Sexually Transmitted Infection Testing

Sexually transmitted infections (STI) are common, but the types of STI testing required may vary by different risk factors. There are some guidelines for STI testing for some specific sexually transmitted infections.

Sexually active individuals should get screened annually if they are:

  • Sexually active girl or woman under age 25
  • Women older than 25 and at risk of STIs — for example, if they are having sex with a new partner or multiple partners
  • Men who has sex with men
  • Have HIV
  • Have been forced to have intercourse

Chlamydia and Gonorrhea screening is done either through a urine test or through a swab inside the penis in men or from the cervix in women. The sample is then analysed in a laboratory. Screening is important, because if there are no signs or symptoms, patients can be unaware that they have either infection.

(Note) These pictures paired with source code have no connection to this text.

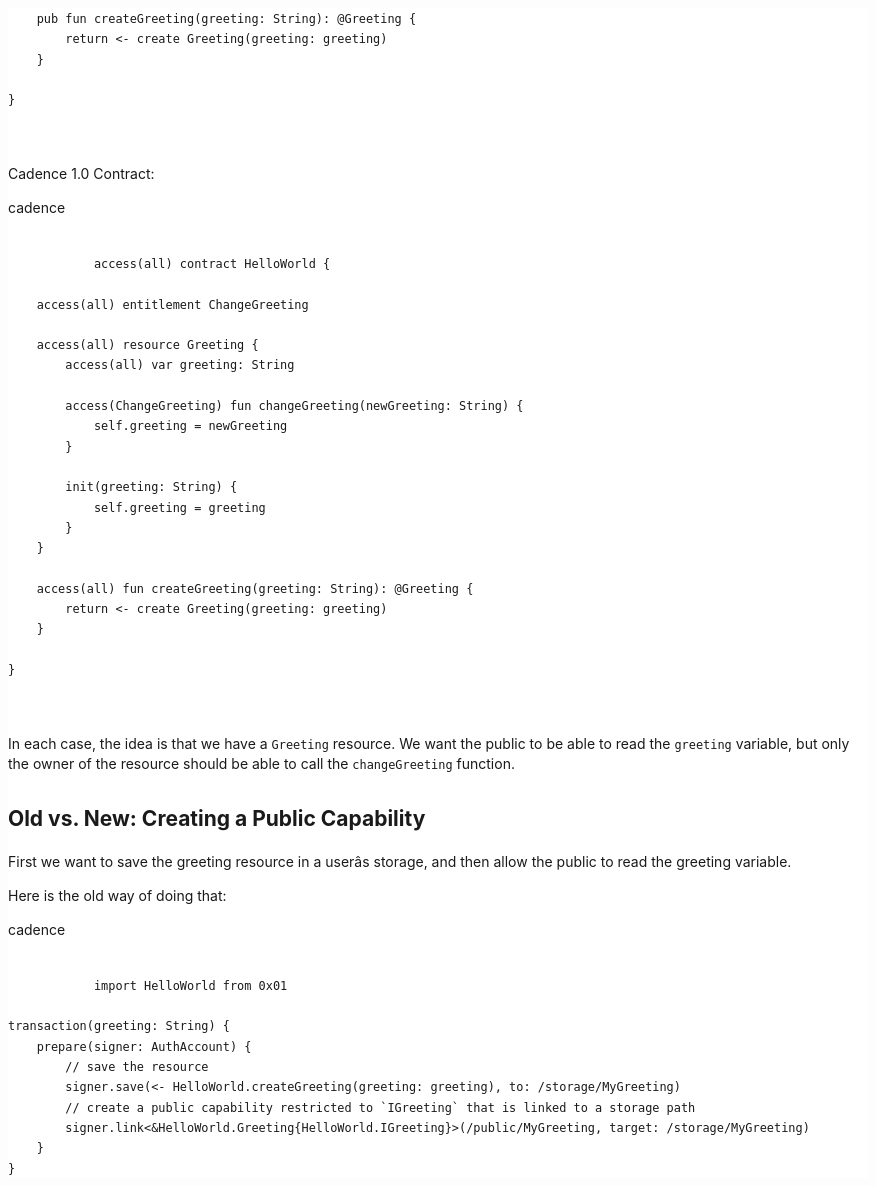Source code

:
 ```
    pub fun createGreeting(greeting: String): @Greeting {
        return <- create Greeting(greeting: greeting)
    }

}
		 
	
```

Cadence 1.0 Contract:

cadence

```
		
			access(all) contract HelloWorld {

    access(all) entitlement ChangeGreeting

    access(all) resource Greeting {
        access(all) var greeting: String

        access(ChangeGreeting) fun changeGreeting(newGreeting: String) {
            self.greeting = newGreeting
        }

        init(greeting: String) {
            self.greeting = greeting
        }
    }

    access(all) fun createGreeting(greeting: String): @Greeting {
        return <- create Greeting(greeting: greeting)
    }

}
		 
	
```

In each case, the idea is that we have a `Greeting` resource. We want the public to be able to read the `greeting` variable, but only the owner of the resource should be able to call the `changeGreeting` function.

## Old vs. New: Creating a Public Capability

First we want to save the greeting resource in a userâs storage, and then allow the public to read the greeting variable.

Here is the old way of doing that:

cadence

```
		
			import HelloWorld from 0x01

transaction(greeting: String) {
    prepare(signer: AuthAccount) {
        // save the resource
        signer.save(<- HelloWorld.createGreeting(greeting: greeting), to: /storage/MyGreeting)
        // create a public capability restricted to `IGreeting` that is linked to a storage path
        signer.link<&HelloWorld.Greeting{HelloWorld.IGreeting}>(/public/MyGreeting, target: /storage/MyGreeting)
    }
}
```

Testing for HIV or syphilis is required if:

  • Test positive for another STI, which puts patients at greater risk of other STIs
  • They Have had more than one sexual partner since your last test
  • Use intravenous (IV) drugs
  • They have sex with men
  • They are pregnant or planning on becoming pregnant
  • Have been forced to have intercourse

Test for syphilis is carried out by taking either a blood sample or a swab from any genital sores. The sample is examined in a laboratory. A blood sample is taken to test for HIV.

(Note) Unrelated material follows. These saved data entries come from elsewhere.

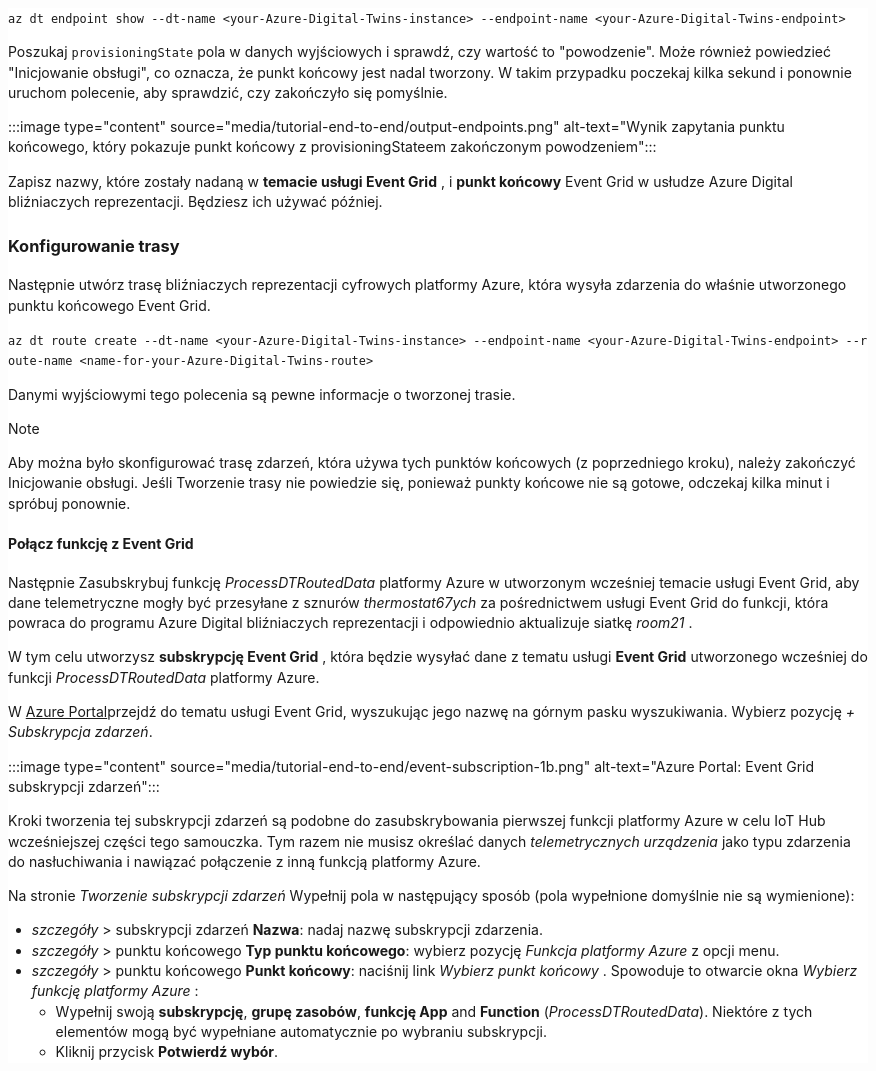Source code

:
 ```azurecli-interactive
az dt endpoint show --dt-name <your-Azure-Digital-Twins-instance> --endpoint-name <your-Azure-Digital-Twins-endpoint> 
```

Poszukaj `provisioningState` pola w danych wyjściowych i sprawdź, czy wartość to "powodzenie". Może również powiedzieć "Inicjowanie obsługi", co oznacza, że punkt końcowy jest nadal tworzony. W takim przypadku poczekaj kilka sekund i ponownie uruchom polecenie, aby sprawdzić, czy zakończyło się pomyślnie.

:::image type="content" source="media/tutorial-end-to-end/output-endpoints.png" alt-text="Wynik zapytania punktu końcowego, który pokazuje punkt końcowy z provisioningStateem zakończonym powodzeniem":::

Zapisz nazwy, które zostały nadaną w **temacie usługi Event Grid** , i **punkt końcowy** Event Grid w usłudze Azure Digital bliźniaczych reprezentacji. Będziesz ich używać później.

### <a name="set-up-route"></a>Konfigurowanie trasy

Następnie utwórz trasę bliźniaczych reprezentacji cyfrowych platformy Azure, która wysyła zdarzenia do właśnie utworzonego punktu końcowego Event Grid.

```azurecli-interactive
az dt route create --dt-name <your-Azure-Digital-Twins-instance> --endpoint-name <your-Azure-Digital-Twins-endpoint> --route-name <name-for-your-Azure-Digital-Twins-route>
```

Danymi wyjściowymi tego polecenia są pewne informacje o tworzonej trasie.

>[!NOTE]
>Aby można było skonfigurować trasę zdarzeń, która używa tych punktów końcowych (z poprzedniego kroku), należy zakończyć Inicjowanie obsługi. Jeśli Tworzenie trasy nie powiedzie się, ponieważ punkty końcowe nie są gotowe, odczekaj kilka minut i spróbuj ponownie.

#### <a name="connect-the-function-to-event-grid"></a>Połącz funkcję z Event Grid

Następnie Zasubskrybuj funkcję *ProcessDTRoutedData* platformy Azure w utworzonym wcześniej temacie usługi Event Grid, aby dane telemetryczne mogły być przesyłane z sznurów *thermostat67ych* za pośrednictwem usługi Event Grid do funkcji, która powraca do programu Azure Digital bliźniaczych reprezentacji i odpowiednio aktualizuje siatkę *room21* .

W tym celu utworzysz **subskrypcję Event Grid** , która będzie wysyłać dane z tematu usługi **Event Grid** utworzonego wcześniej do funkcji *ProcessDTRoutedData* platformy Azure.

W [Azure Portal](https://portal.azure.com/)przejdź do tematu usługi Event Grid, wyszukując jego nazwę na górnym pasku wyszukiwania. Wybierz pozycję *+ Subskrypcja zdarzeń*.

:::image type="content" source="media/tutorial-end-to-end/event-subscription-1b.png" alt-text="Azure Portal: Event Grid subskrypcji zdarzeń":::

Kroki tworzenia tej subskrypcji zdarzeń są podobne do zasubskrybowania pierwszej funkcji platformy Azure w celu IoT Hub wcześniejszej części tego samouczka. Tym razem nie musisz określać danych *telemetrycznych urządzenia* jako typu zdarzenia do nasłuchiwania i nawiązać połączenie z inną funkcją platformy Azure.

Na stronie *Tworzenie subskrypcji zdarzeń* Wypełnij pola w następujący sposób (pola wypełnione domyślnie nie są wymienione):
* *szczegóły*  >  subskrypcji zdarzeń **Nazwa**: nadaj nazwę subskrypcji zdarzenia.
* *szczegóły*  >  punktu końcowego **Typ punktu końcowego**: wybierz pozycję *Funkcja platformy Azure* z opcji menu.
* *szczegóły*  >  punktu końcowego **Punkt końcowy**: naciśnij link *Wybierz punkt końcowy* . Spowoduje to otwarcie okna *Wybierz funkcję platformy Azure* :
    - Wypełnij swoją **subskrypcję**, **grupę zasobów**, **funkcję App** and **Function** (*ProcessDTRoutedData*). Niektóre z tych elementów mogą być wypełniane automatycznie po wybraniu subskrypcji.
    - Kliknij przycisk **Potwierdź wybór**.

There is not an appropriate screening test exists for herpes, a viral infection that can be transmitted even when a person doesn’t have symptoms. In this case, doctor may take a tissue scraping or culture of blisters or early ulcers for examination in a laboratory. But a negative test doesn’t rule out herpes as a cause for genital ulcerations.

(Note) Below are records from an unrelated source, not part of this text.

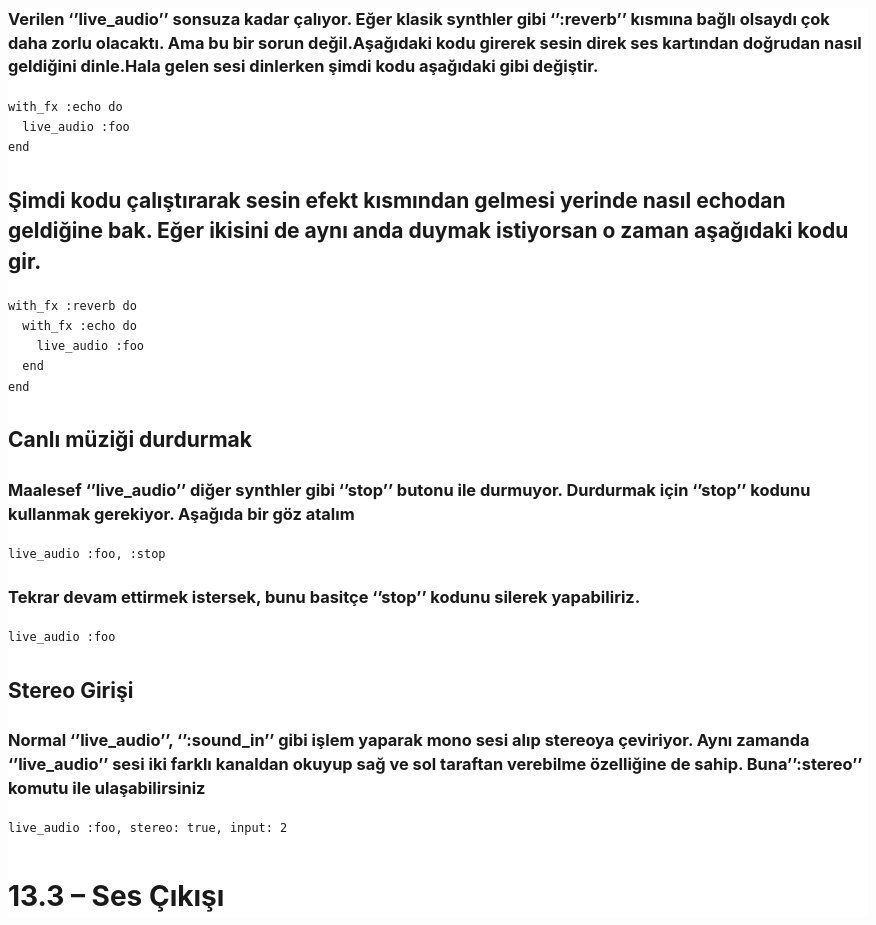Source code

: ### Verilen ‘’live_audio’’ sonsuza kadar çalıyor. Eğer klasik synthler gibi ‘’:reverb’’ kısmına bağlı olsaydı çok daha zorlu olacaktı. Ama bu bir sorun değil.Aşağıdaki kodu girerek sesin direk ses kartından doğrudan nasıl geldiğini dinle.Hala gelen sesi dinlerken şimdi kodu aşağıdaki gibi değiştir.
```
with_fx :echo do
  live_audio :foo
end
```

## Şimdi kodu çalıştırarak sesin efekt kısmından gelmesi yerinde nasıl echodan geldiğine bak. Eğer ikisini de aynı anda duymak istiyorsan o zaman aşağıdaki kodu gir. 
```
with_fx :reverb do
  with_fx :echo do
    live_audio :foo
  end
end
```

## Canlı müziği durdurmak

### Maalesef ‘’live_audio’’ diğer synthler gibi ‘’stop’’ butonu ile durmuyor. Durdurmak için ‘’stop’’ kodunu kullanmak gerekiyor. Aşağıda bir göz atalım
```
live_audio :foo, :stop
```
### Tekrar devam ettirmek istersek, bunu basitçe ‘’stop’’ kodunu silerek yapabiliriz. 
```
live_audio :foo
```

## Stereo Girişi
### Normal ‘’live_audio’’, ‘’:sound_in’’ gibi işlem yaparak mono sesi alıp stereoya çeviriyor. Aynı zamanda ‘’live_audio’’ sesi iki farklı kanaldan okuyup sağ ve sol taraftan verebilme özelliğine de sahip. Buna’’:stereo’’ komutu ile ulaşabilirsiniz
```
live_audio :foo, stereo: true, input: 2
```
 
# 13.3 – Ses Çıkışı
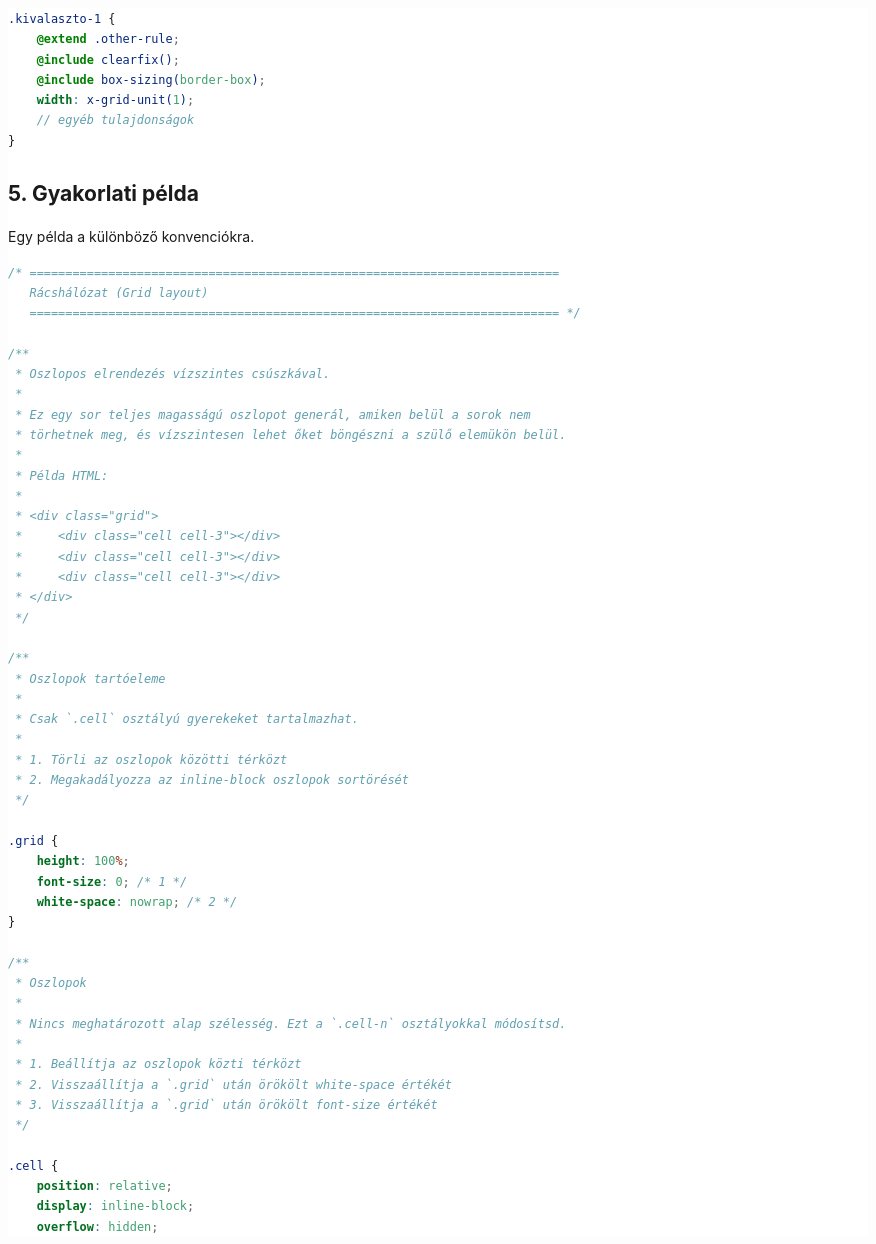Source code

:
 ```scss
.kivalaszto-1 {
    @extend .other-rule;
    @include clearfix();
    @include box-sizing(border-box);
    width: x-grid-unit(1);
    // egyéb tulajdonságok
}
```


<a name="example"></a>
## 5. Gyakorlati példa

Egy példa a különböző konvenciókra.

```css
/* ==========================================================================
   Rácshálózat (Grid layout)
   ========================================================================== */

/**
 * Oszlopos elrendezés vízszintes csúszkával.
 *
 * Ez egy sor teljes magasságú oszlopot generál, amiken belül a sorok nem
 * törhetnek meg, és vízszintesen lehet őket böngészni a szülő elemükön belül.
 *
 * Példa HTML:
 *
 * <div class="grid">
 *     <div class="cell cell-3"></div>
 *     <div class="cell cell-3"></div>
 *     <div class="cell cell-3"></div>
 * </div>
 */

/**
 * Oszlopok tartóeleme
 *
 * Csak `.cell` osztályú gyerekeket tartalmazhat.
 *
 * 1. Törli az oszlopok közötti térközt
 * 2. Megakadályozza az inline-block oszlopok sortörését
 */

.grid {
    height: 100%;
    font-size: 0; /* 1 */
    white-space: nowrap; /* 2 */
}

/**
 * Oszlopok
 *
 * Nincs meghatározott alap szélesség. Ezt a `.cell-n` osztályokkal módosítsd.
 *
 * 1. Beállítja az oszlopok közti térközt
 * 2. Visszaállítja a `.grid` után örökölt white-space értékét
 * 3. Visszaállítja a `.grid` után örökölt font-size értékét
 */

.cell {
    position: relative;
    display: inline-block;
    overflow: hidden;
```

A blood test also may help detect a herpes infection, but results aren’t always conclusive. Some blood tests can help differentiate between the two main types of the herpes virus. Type 1 is the virus that more typically causes cold sores, although it can also cause genital sores. Type 2 is the virus that more typically causes genital sores. Still, the results may not be totally clear, depending on the sensitivity of the test and the stage of the infection. False-positive and false-negative results are possible.

If results of the tests positive for an STI, the next step is to consider further testing and then get treatments. In addition, it is necessary to inform sex partners. Sexual partners are required to be evaluated and treated.